Hoy, en retrospectiva, no le agradaba esa idea; pertenecer al grupo selecto que tuvo la capacidad de adaptarse, cambio tras cambio, al entorno hostil y a las modificaciones necesarias para sobrevivir.
A lo largo de sus muchas vidas atestiguó la caída misma del mundo. Las arenas de la desolación cubrieron con su niebla a todas las ciudades del mundo. Los “humanoides”, reinventados con despojos tecnológicos, debieron buscar abrigo subterráneo por décadas. Luego, de a poco, la naturaleza se encargó de ir curando el planeta. Comenzó por los océanos, por lo que creían le seguiría la tierra. Pero ahí se detuvo. Por más de dos siglos nada más cambió. El mundo era un inmenso desierto árido, sin un ápice de vida orgánica sobre él. Sólo el océano y sus criaturas sobrevivía, y las pocas que las hay en medio, en las orillas de éste; pululando entre las aguas y los microscópicos desechos de piedra.

Jack estaba cansado, mil vidas cargando sobre sus espaldas y, aquella mañana, simplemente deseaba dejar de funcionar. Por un momento se creyó muerto, sus cansados ojos se cerraron lentamente al abrigo de la brisa marina. Se soñó feliz, flotando sobre un prado verde. Ya había decidido desconectar su fuente de energía. Su idea no era complicada, debería de haber funcionado. “¿Por qué no estaba muerto?”, aquella pregunta daba vueltas dentro de su cabeza, cómo un trompo en movimiento perpetuo. Tan absorto se encontraba en sus pensamientos que no se percató de nada; no estaba solo. Una mano se posó en su metálico hombro, situación que lo sobresaltó. Décadas pasaron desde su último contacto con alguien pensante, por ello su reacción.
Se incorporó de un salto, sus irritados ojos no divisaban más que una silueta oscura erguida frente a la radiante aurora. Los cerró con fuerza, intentando despejar su mirada y enfocar la imagen. Aquella sombra irradiaba una hermosa luz fluorescente, mientras se alejaba veloz y risueña.
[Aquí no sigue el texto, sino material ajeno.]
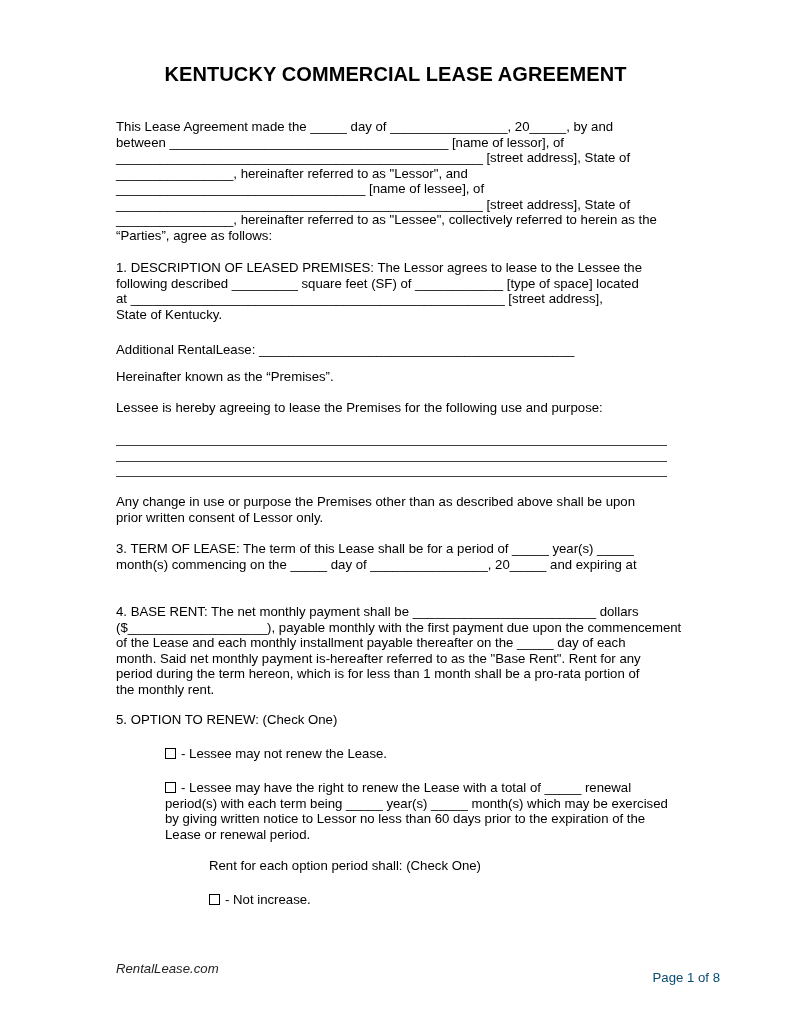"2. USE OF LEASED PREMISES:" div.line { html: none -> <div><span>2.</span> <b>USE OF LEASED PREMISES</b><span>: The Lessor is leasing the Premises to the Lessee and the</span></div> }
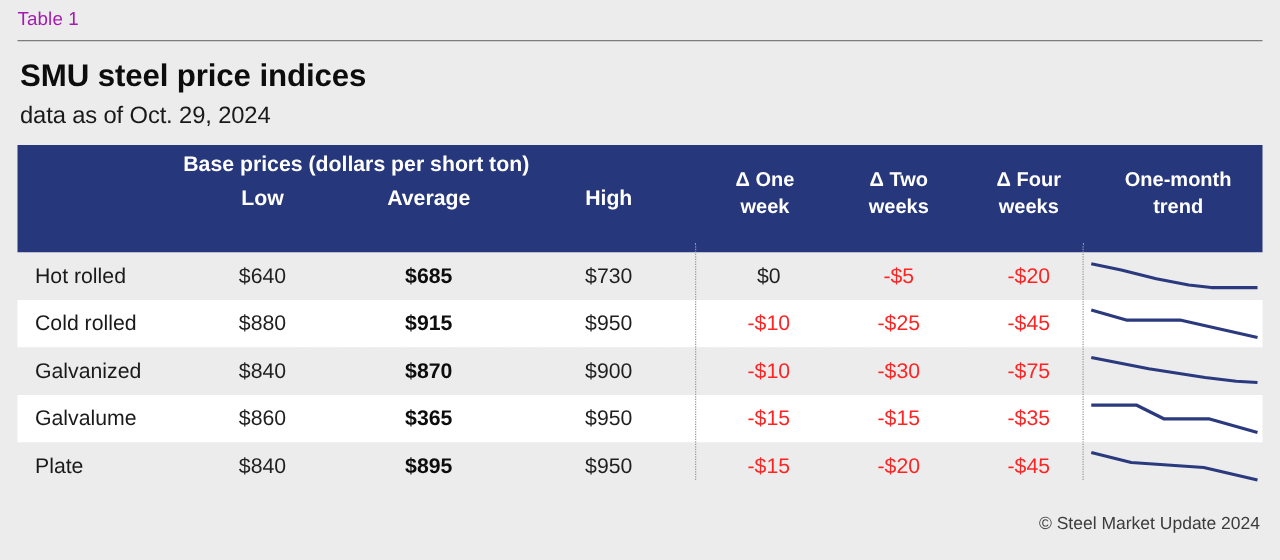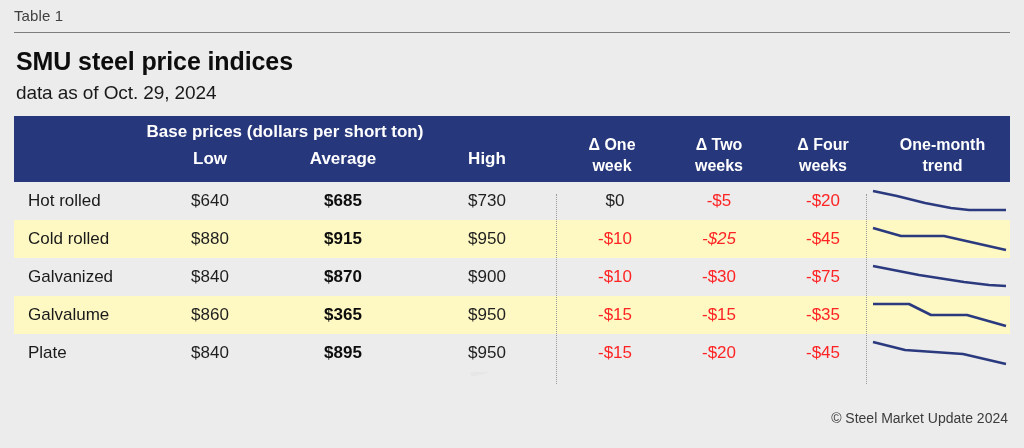"Table 1" #table-caption { color: #404040 -> #a21caf }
Jack la siguió, escalando la duna de arena hasta el otro lado, trastabillando al llegar a la sima, rodando hasta caer en el llano lejos del alba y del mar. Con el rostro lleno de arena trató de incorporarse, pero no pudo. Sus piernas ya no le respondieron; estaban tan viejas y gastadas que no soportaron la caída. Confundido se desesperó; hace un rato hubiera querido morir, pero ahora necesitaba conocer la identidad de aquella silueta. Se acomodó como pudo en el suelo, a pesar de la sensación extraña que causaba la textura de éste en sus débiles terminales nerviosas. No reconoció el césped bajo su cuerpo, sólo le interesaba conocer la identidad de aquella sombra. Tampoco reparó en el cielo, de un refulgente color ámbar, con la silueta de dos soles irrumpiendo en el cielo matutino. Tampoco había llamado su atención el color de las aguas; un violeta profundo e imposible para lo que él estaba acostumbrado.

Jamás en mil vidas había visto cosa semejante. ¿Pudo cambiar la tierra de esa manera?; ¿Tanto tiempo se había quedado “dormido”?. Entre esas preguntas y la desesperación se fue quedando sin energías, apagándose lentamente. Lo último que vio fue a una niña de largos cabellos morados, delgada y de piel azul; que le gritaba a un grupo de largas sombras: -¡Se rompió, papá; los has traído roto!-
Lo último que escuchó fue una voz grave: -¡No hay nada que hacer, era lo último que quedaba del tercer planeta del sistema solar!- Y sus ojos se cerraron para siempre.